** Opening Material provided block **
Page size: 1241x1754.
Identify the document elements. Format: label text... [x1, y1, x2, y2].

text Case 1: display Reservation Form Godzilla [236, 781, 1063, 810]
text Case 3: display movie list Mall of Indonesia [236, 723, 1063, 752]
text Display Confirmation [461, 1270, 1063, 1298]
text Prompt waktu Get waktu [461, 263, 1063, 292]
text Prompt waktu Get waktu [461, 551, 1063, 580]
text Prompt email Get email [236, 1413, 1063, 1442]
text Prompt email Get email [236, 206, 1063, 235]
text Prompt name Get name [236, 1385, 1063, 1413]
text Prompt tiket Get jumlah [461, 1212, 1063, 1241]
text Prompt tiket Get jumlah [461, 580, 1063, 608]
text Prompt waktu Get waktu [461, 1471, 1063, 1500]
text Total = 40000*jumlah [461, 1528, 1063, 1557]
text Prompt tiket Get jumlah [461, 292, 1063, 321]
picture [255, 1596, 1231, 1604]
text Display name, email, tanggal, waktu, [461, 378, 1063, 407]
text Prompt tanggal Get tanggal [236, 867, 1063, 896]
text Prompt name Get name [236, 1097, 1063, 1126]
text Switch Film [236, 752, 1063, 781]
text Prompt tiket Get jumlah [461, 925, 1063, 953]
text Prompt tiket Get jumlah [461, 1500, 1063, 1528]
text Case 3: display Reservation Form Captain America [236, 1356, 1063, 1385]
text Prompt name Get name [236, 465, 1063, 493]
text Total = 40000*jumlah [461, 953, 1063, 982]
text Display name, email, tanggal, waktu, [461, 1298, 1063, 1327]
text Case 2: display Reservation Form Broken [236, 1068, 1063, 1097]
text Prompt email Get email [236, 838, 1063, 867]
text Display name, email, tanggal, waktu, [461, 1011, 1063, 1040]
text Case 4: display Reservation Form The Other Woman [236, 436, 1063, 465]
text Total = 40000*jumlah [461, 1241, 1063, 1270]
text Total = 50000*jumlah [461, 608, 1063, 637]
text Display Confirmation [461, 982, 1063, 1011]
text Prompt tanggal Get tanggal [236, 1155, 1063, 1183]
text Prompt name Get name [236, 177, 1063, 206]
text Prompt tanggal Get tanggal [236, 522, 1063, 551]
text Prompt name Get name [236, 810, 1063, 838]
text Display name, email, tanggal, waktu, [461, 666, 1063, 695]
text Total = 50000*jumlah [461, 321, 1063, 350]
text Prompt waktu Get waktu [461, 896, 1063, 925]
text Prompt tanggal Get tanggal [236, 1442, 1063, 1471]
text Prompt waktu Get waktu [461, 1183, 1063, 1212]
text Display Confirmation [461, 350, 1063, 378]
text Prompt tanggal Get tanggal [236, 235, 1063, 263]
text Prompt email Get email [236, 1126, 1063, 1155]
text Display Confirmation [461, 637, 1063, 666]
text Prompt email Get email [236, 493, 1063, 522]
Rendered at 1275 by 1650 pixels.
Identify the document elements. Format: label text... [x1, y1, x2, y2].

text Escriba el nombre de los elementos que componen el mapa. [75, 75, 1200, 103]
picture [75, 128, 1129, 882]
** Closing Material provided block **
## What this task involves
Copy each line in the listing where "Confirmation" appears.

## Exercise solution
text Display Confirmation [461, 1270, 1063, 1298]
text Display Confirmation [461, 982, 1063, 1011]
text Display Confirmation [461, 350, 1063, 378]
text Display Confirmation [461, 637, 1063, 666]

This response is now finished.